Scenario 1: Same Domain for Frontend and Backend (Recommended)¶
Assuming your domain is yourdomain.com, with frontend and backend deployed under the same domain via nginx reverse proxy:
- Frontend: https://yourdomain.com
- Backend API: https://yourdomain.com/api
.env Configuration:
# Frontend URL (redirect after OAuth success)

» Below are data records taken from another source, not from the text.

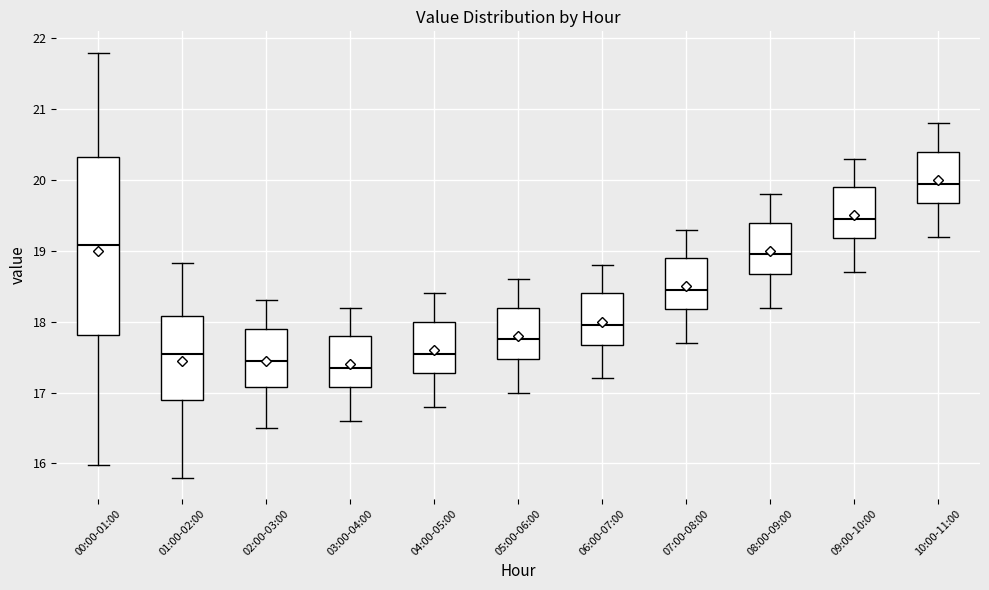

Which box is the tallest, from its lower edge to its upper edge?

00:00-01:00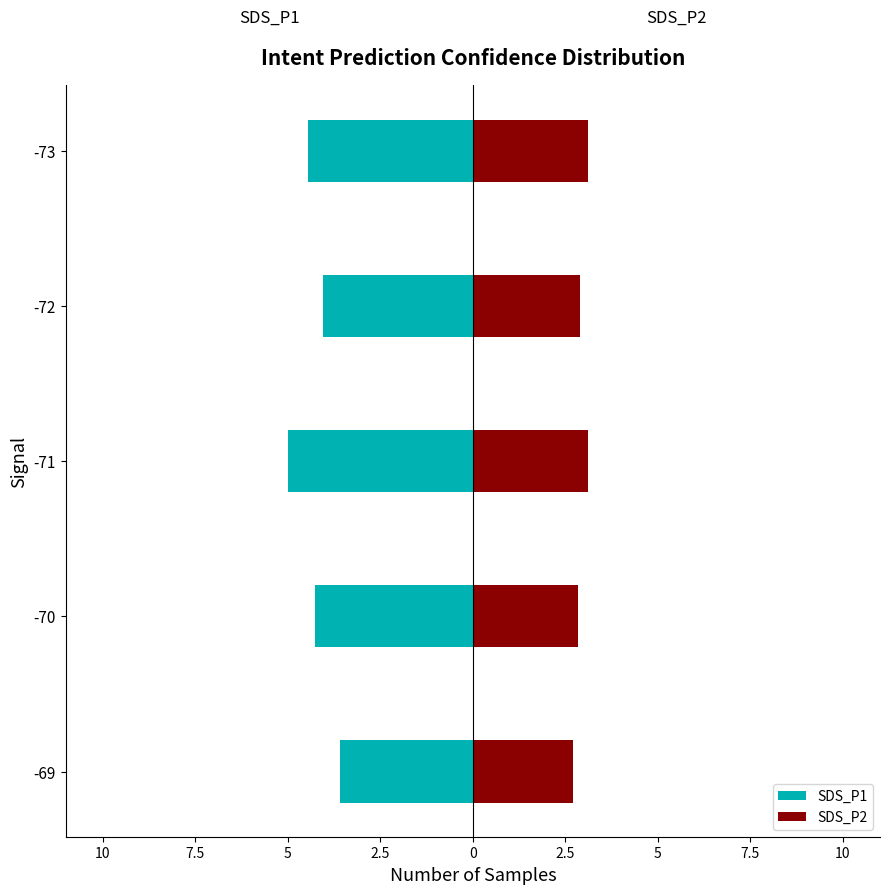

How many groups of bars are there?

5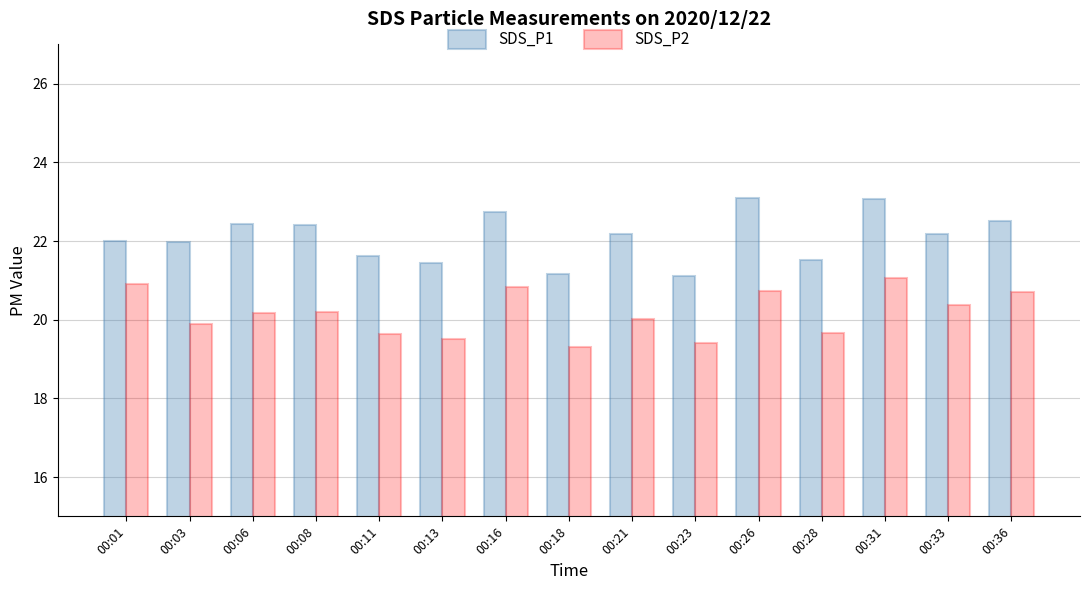

At which category is the sum across all series the highest?

00:31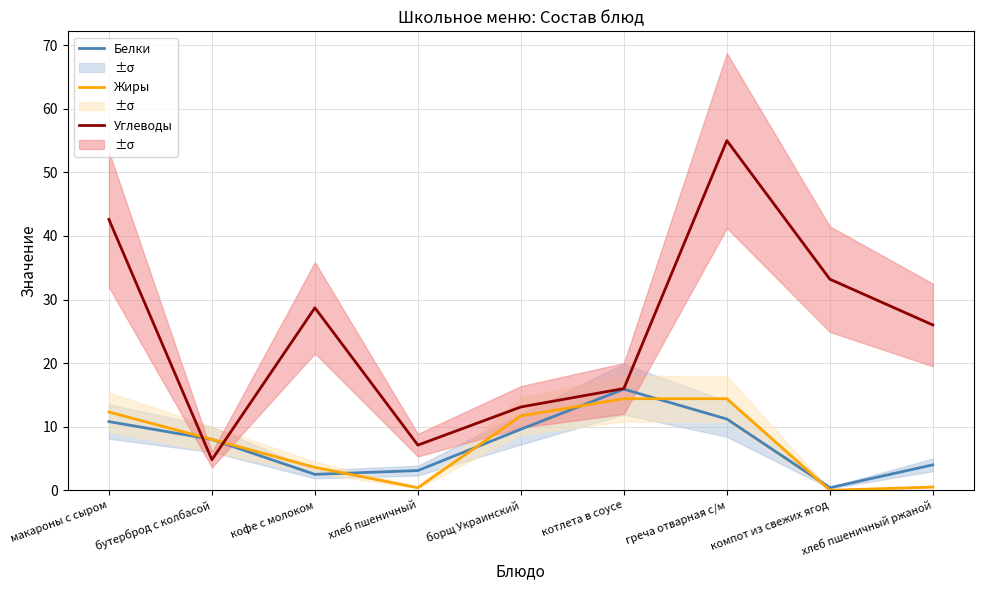

Is the value of Жиры at хлеб пшеничный greater than the value of Белки at бутерброд с колбасой?

No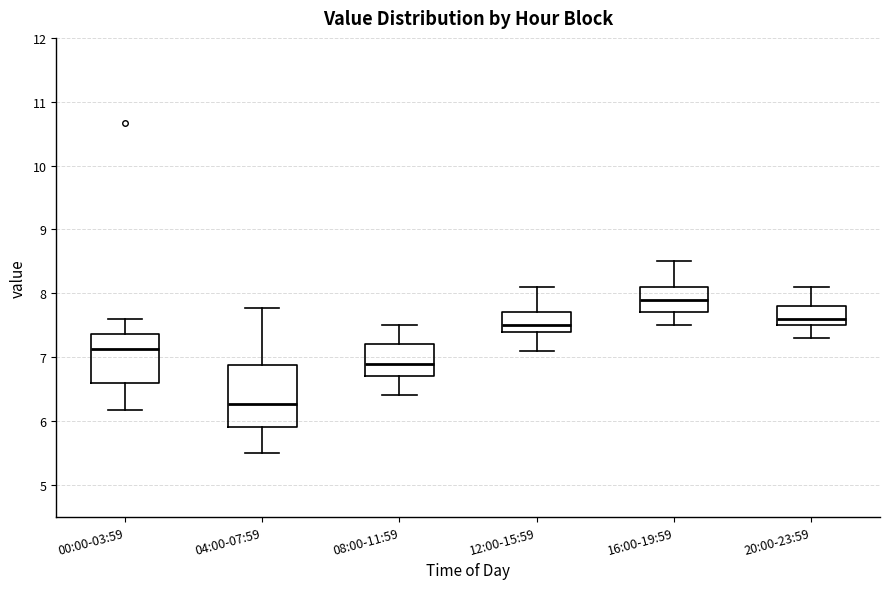

Reading left to right, read every box against the y-axis: the position of its median line, the range the box covers, and the ends of its whiskers. The values are not printed on the chart, so give them approximately, as read against the axis.

00:00-03:59: median 7.1, box 6.6 to 7.4, whiskers 6.2 to 7.6
04:00-07:59: median 6.3, box 5.9 to 6.9, whiskers 5.5 to 7.8
08:00-11:59: median 6.9, box 6.7 to 7.2, whiskers 6.4 to 7.5
12:00-15:59: median 7.5, box 7.4 to 7.7, whiskers 7.1 to 8.1
16:00-19:59: median 7.9, box 7.7 to 8.1, whiskers 7.5 to 8.5
20:00-23:59: median 7.6, box 7.5 to 7.8, whiskers 7.3 to 8.1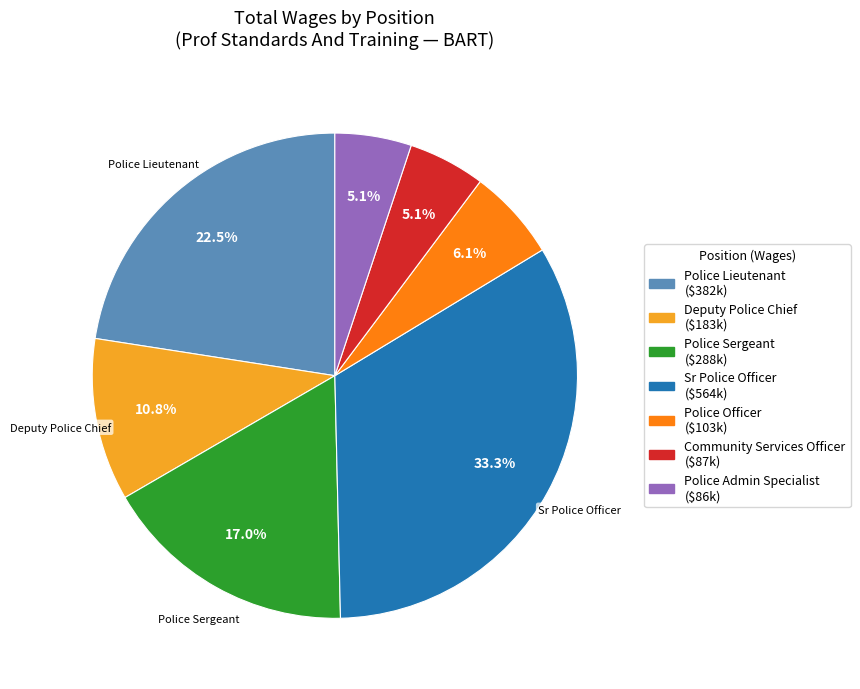

Is there any slice that represents more than half of the pie?

No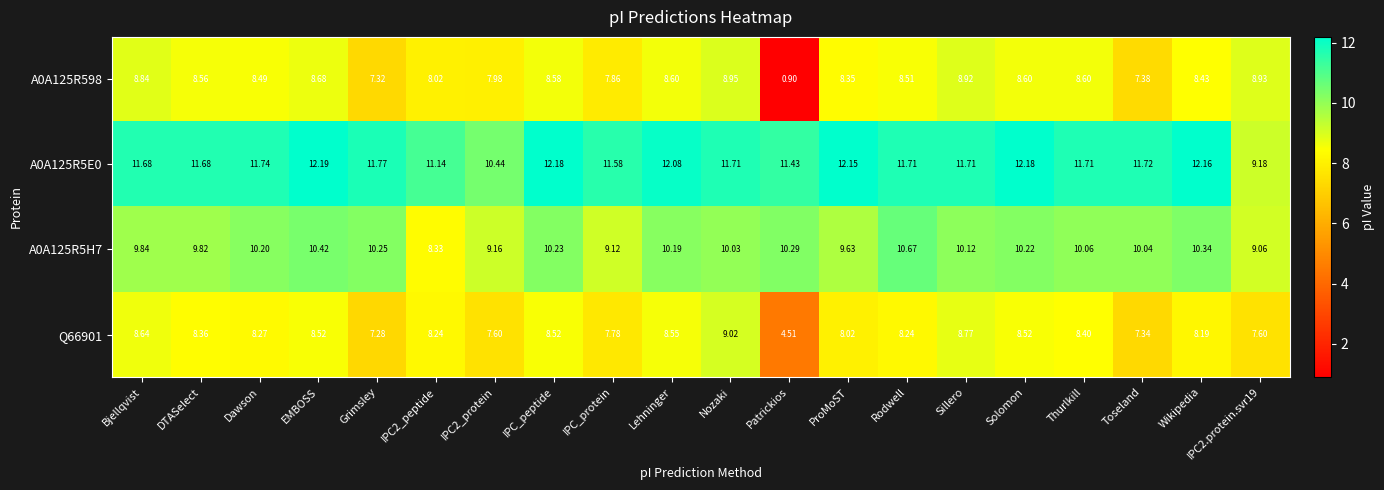

At which label does A0A125R598 first exceed 8?

Bjellqvist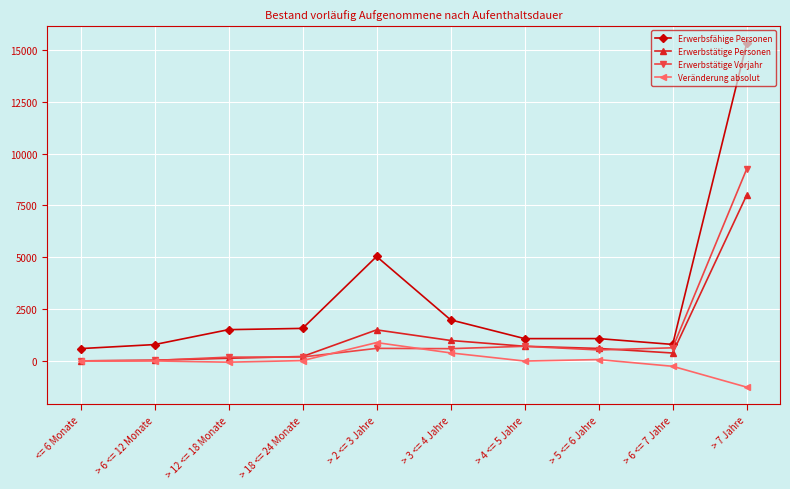

What is the smallest value displayed?

-1256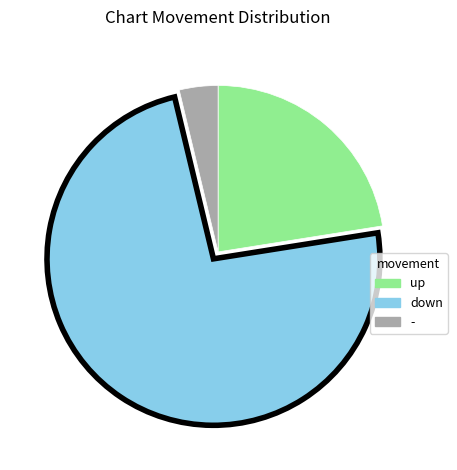

Which category has the smallest portion of the pie?

-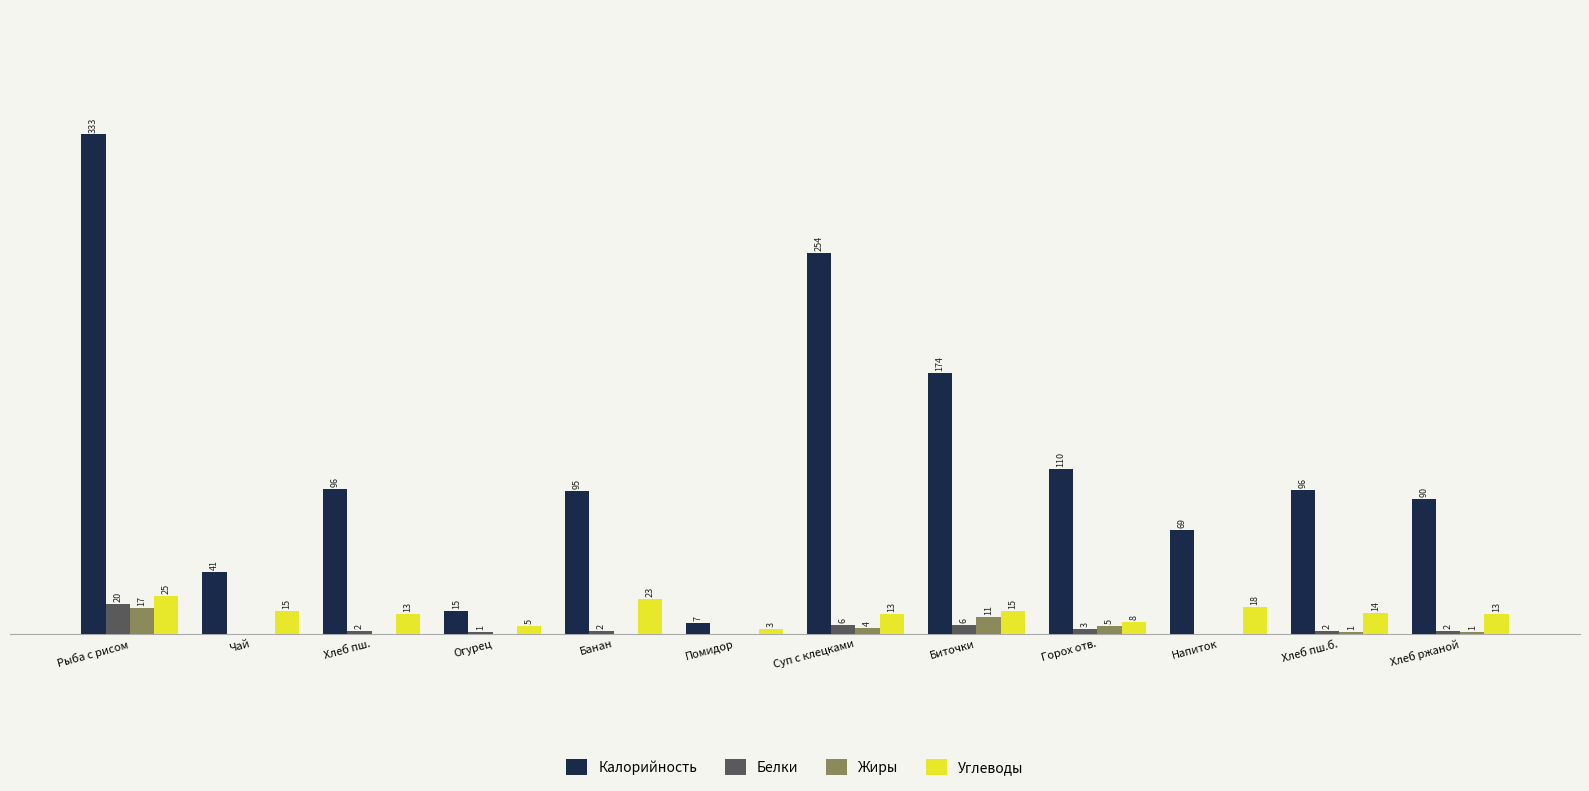

Where is Калорийность nearest to the value 170?

Биточки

FRONTEND_URL=https://yourdomain.com
# Google OAuth
GOOGLE_REDIRECT_URI=https://yourdomain.com/api/auth/oauth/google/callback
# GitHub OAuth
GITHUB_REDIRECT_URI=https://yourdomain.com/api/auth/oauth/github/callback
Scenario 2: Separate Domains for Frontend and Backend¶
Assuming:
- Frontend: https://yourdomain.com
- Backend API: https://api.yourdomain.com
.env Configuration:
FRONTEND_URL=https://yourdomain.com
GOOGLE_REDIRECT_URI=https://api.yourdomain.com/api/auth/oauth/google/callback
GITHUB_REDIRECT_URI=https://api.yourdomain.com/api/auth/oauth/github/callback
Update OAuth Provider Settings¶
After deployment, you also need to update callback URLs in OAuth provider dashboards:
Google Cloud Console:
1. Go to "Credentials" page
2. Edit your OAuth client
3. Add production URL in "Authorized redirect URIs":
https://yourdomain.com/api/auth/oauth/google/callback
GitHub Developer Settings: 1. Edit your OAuth App 2. Update "Authorization callback URL" to production URL
Turnstile Domain Configuration¶
In Cloudflare Turnstile dashboard, make sure to add your production domains:
- yourdomain.com
- www.yourdomain.com (if used)
FAQ¶
Q: OAuth login shows "redirect_uri_mismatch" error¶
A: Callback URL mismatch. Please check:
1. GOOGLE_REDIRECT_URI or GITHUB_REDIRECT_URI in .env
2. Callback URL configured in OAuth provider dashboard
3. Both must match exactly (including http/https, port, path)
Q: Turnstile verification keeps failing¶
A: Please check:
1. Are TURNSTILE_SITE_KEY and TURNSTILE_SECRET_KEY correct?
2. Is your current domain added to Turnstile's domain list?
3. For local development, make sure localhost is added
Q: How to disable third-party login?¶
A: Leave the related configuration empty in .env:
GOOGLE_CLIENT_ID=
GOOGLE_CLIENT_SECRET=
GITHUB_CLIENT_ID=
GITHUB_CLIENT_SECRET=
The system will automatically hide third-party login buttons.
Q: How to disable user registration?¶
A: Set in .env:
ENABLE_REGISTRATION=false
Q: OAuth login succeeds but cannot redirect back to frontend¶
A: Please check if FRONTEND_URL is configured correctly, make sure it's the complete frontend page URL (including protocol).